Menajamkan Fokus Koalisi

27/8/2021 05:00
Menajamkan Fokus Koalisi
(MI/Seno)

 

 

BERKOALISI dalam konteks politik barangkali sama artinya dengan menjalin persahabatan dalam konteks sosial. Teman koalisi derajatnya setingkat dengan sahabat. Sebagai sahabat, mestinya ia tak hanya ikut tampil ketika ada keriaan, tetapi juga hadir di kala kesulitan. Bukan sahabat namanya kalau cuma mau ikut senang, tapi tak mau menanggung susah.

Dalam perspektif itulah mungkin kita bisa memaknai pertemuan antara Presiden Joko Widodo dan elite parpol koalisi pendukung pemerintah, Rabu (25/8). Jokowi ingin mengajak elemen bangsa, setidaknya para pendukungnya yang diwakili parpol koalisi, untuk bergotong royong dan menajamkan fokus demi menuntaskan persoalan yang masih menggantung di depan mata, yakni pandemi covid-19.

Bolehlah kita katakan Jokowi sedang melakukan relaksasi politik. Ia ingin menyingkirkan dulu politik level sempit yang kerap hanya menciptakan kegaduhan dan keramaian tanpa makna. Kemudian dia mengajak sahabat-sahabat koalisinya itu bermain politik level agung (grand politics) dengan satu tujuan: fokus menyelesaikan pandemi dan kembali membangun ekonomi.

Tanpa harus disuratkan, kiranya terkandung pula sindiran dalam ajakan pertemuan Jokowi itu. Utamanya kepada beberapa elite parpol pendukung pemerintah yang sudah mulai membagi fokus mereka demi kepentingan Pemilu 2024, bahkan ketika pandemi sedang di puncaknya. Dalam bahasa yang sangat halus, mungkin Jokowi ingin mengatakan sesama sahabat mestinya kompak mencari solusi atasi pandemi, bukan malah sibuk berpromosi mengangkat-angkat diri.

Betul bahwa persoalan bangsa ini bukan melulu urusan kubu koalisi pendukung pemerintah. Semua elemen bangsa punya tanggung jawab memberikan kontribusi dalam penanganan dan penyelesaian persoalan-persoalan itu. Namun, di mana moralnya kalau ada anggota koalisi tidak 100% menyokong kerja keras pemerintah dan malah memainkan agenda tersendiri?

Makna berikutnya dari pertemuan di Istana Negara itu ialah penggalangan kekuatan.

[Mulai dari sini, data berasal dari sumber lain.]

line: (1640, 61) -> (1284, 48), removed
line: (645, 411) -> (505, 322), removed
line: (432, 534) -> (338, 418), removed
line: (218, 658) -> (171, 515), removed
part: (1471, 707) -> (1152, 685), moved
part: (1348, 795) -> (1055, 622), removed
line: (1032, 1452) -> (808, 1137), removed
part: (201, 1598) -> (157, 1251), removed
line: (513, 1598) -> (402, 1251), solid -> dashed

Masuknya anggota baru dalam barisan koalisi itu, yakni Partai Amanat Nasional (PAN), secara positif bisa dibaca sebagai upaya Jokowi untuk menambah kekuatan, terutama dalam upaya pemulihan ekonomi dari dampak pandemi.

Sejak awal, membalikkan perekonomian nasional yang sempat terjerembap tajam di triwulan II-2020 lalu memang bukan upaya gampang, bahkan teramat sulit. Inilah yang membuat pemerintah, dalam hal ini Presiden Jokowi, perlu mengumpulkan lagi semua kekuatan agar upaya melancarkan roda perekonomian kembali seperti, minimal mendekati, sebelum pandemi dapat dilakukan lebih cepat.

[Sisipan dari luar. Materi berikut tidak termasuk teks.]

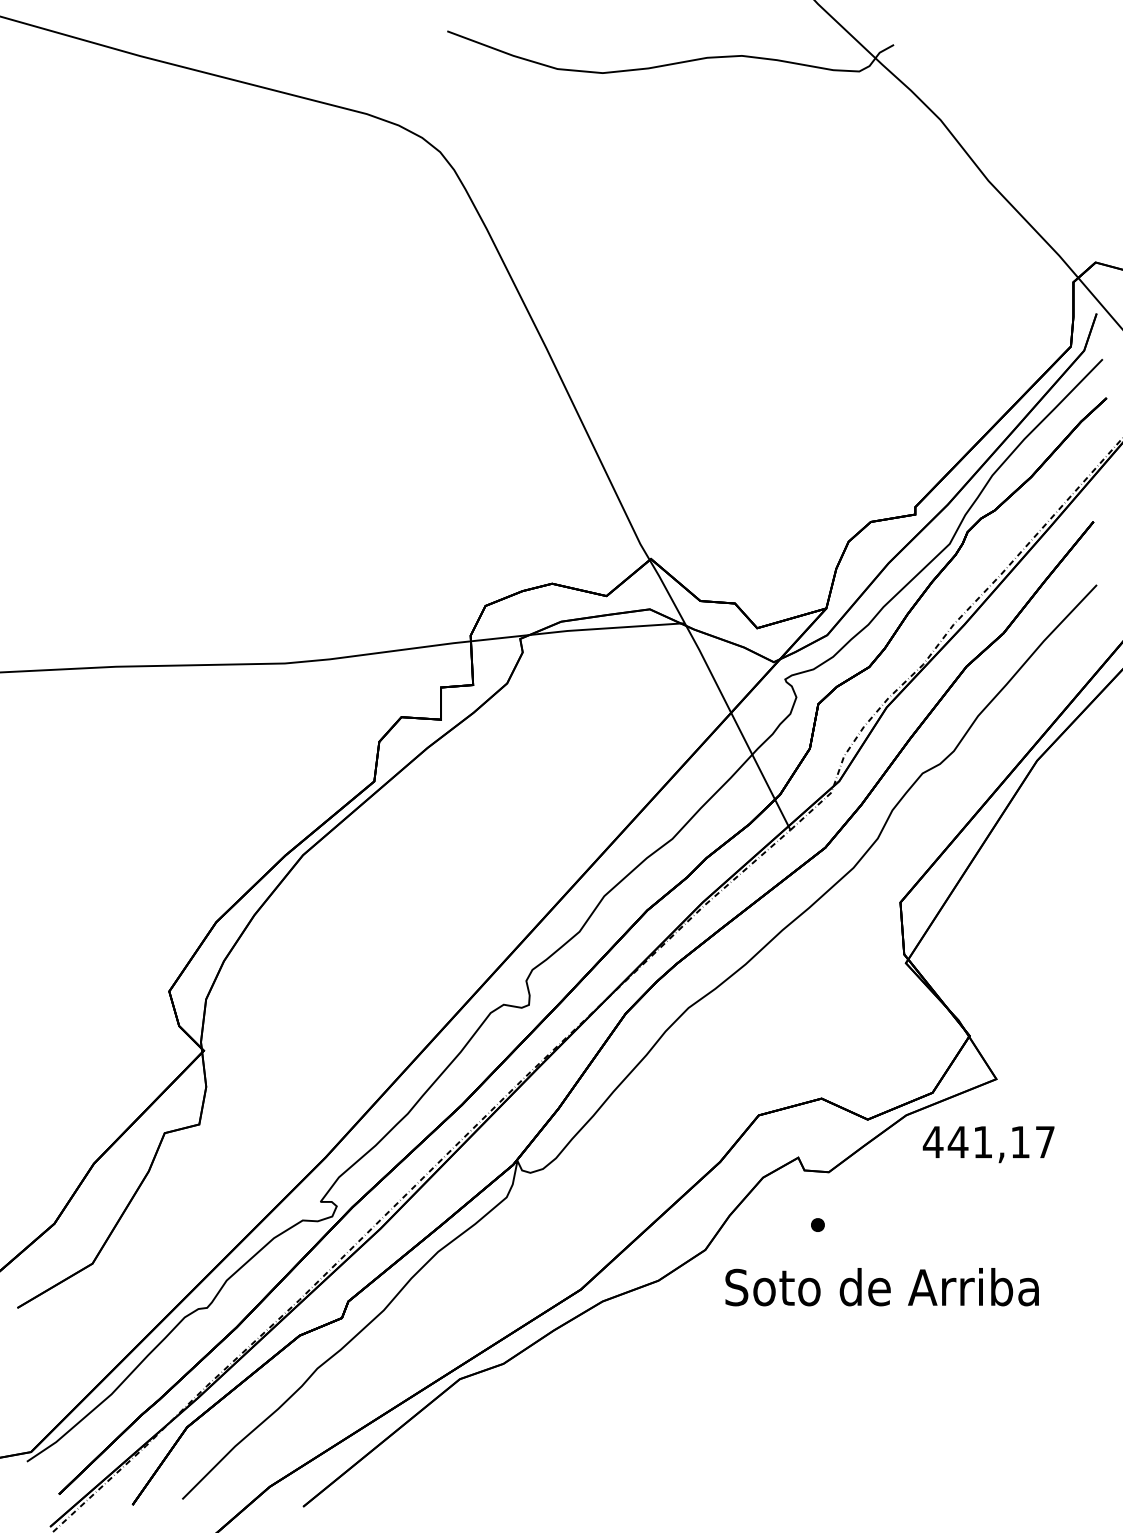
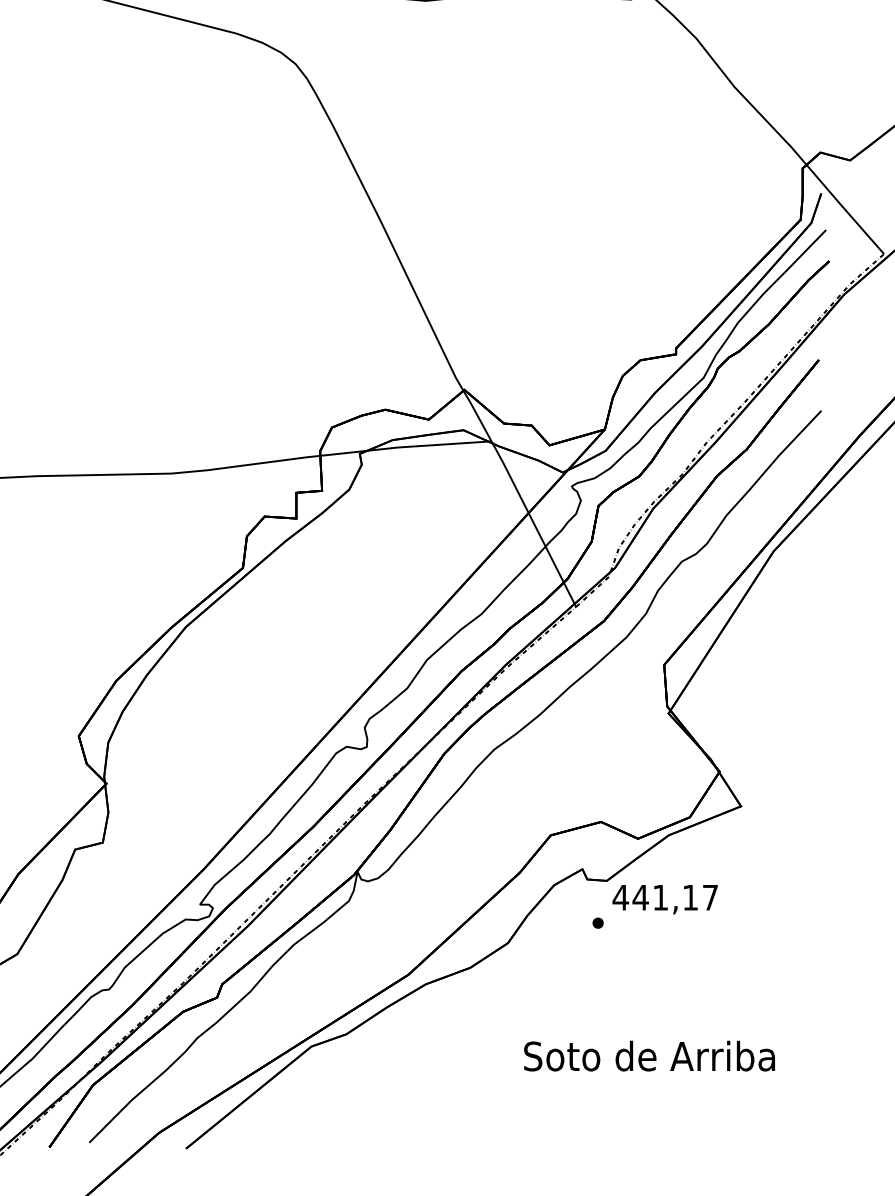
text: (988, 1144) -> (665, 899), moved
text: (881, 1287) -> (649, 1056), moved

Sorotan lain ialah terkait koordinasi. Perbedaan politik, entah itu antara anggota koalisi di pemerintah pusat atau antara pemerintah pusat dan daerah tak semestinya membuat koordinasi menjadi lamban, bahkan mampet. Ada dugaan koordinasi yang lemah dan otonomi daerah membuat proses pengambilan keputusan, terutama di masa darurat covid-19 menjadi lelet dan tidak efektif.

Karena itu, selama dimaksudkan sebagai arena mencari jalan terbaik memecahkan persoalan bangsa dan bukan semata untuk tujuan bagi-bagi kekuasaan, inisiatif pertemuan semacam itu patut diapresiasi. Kiranya kita mendukung diadakan pertemuan rutin Presiden dengan parpol koalisi pendukungnya. Bahkan berkomunikasi dan berdiskusi dengan oposisi pun bukan hal tabu sepanjang itu ditujukan untuk kepentingan bangsa.

Ini saatnya semua berpikir, bertindak, dan bekerja sama untuk kepentingan negeri, bukan waktunya berdiam diri, apalagi sibuk menonjolkan diri.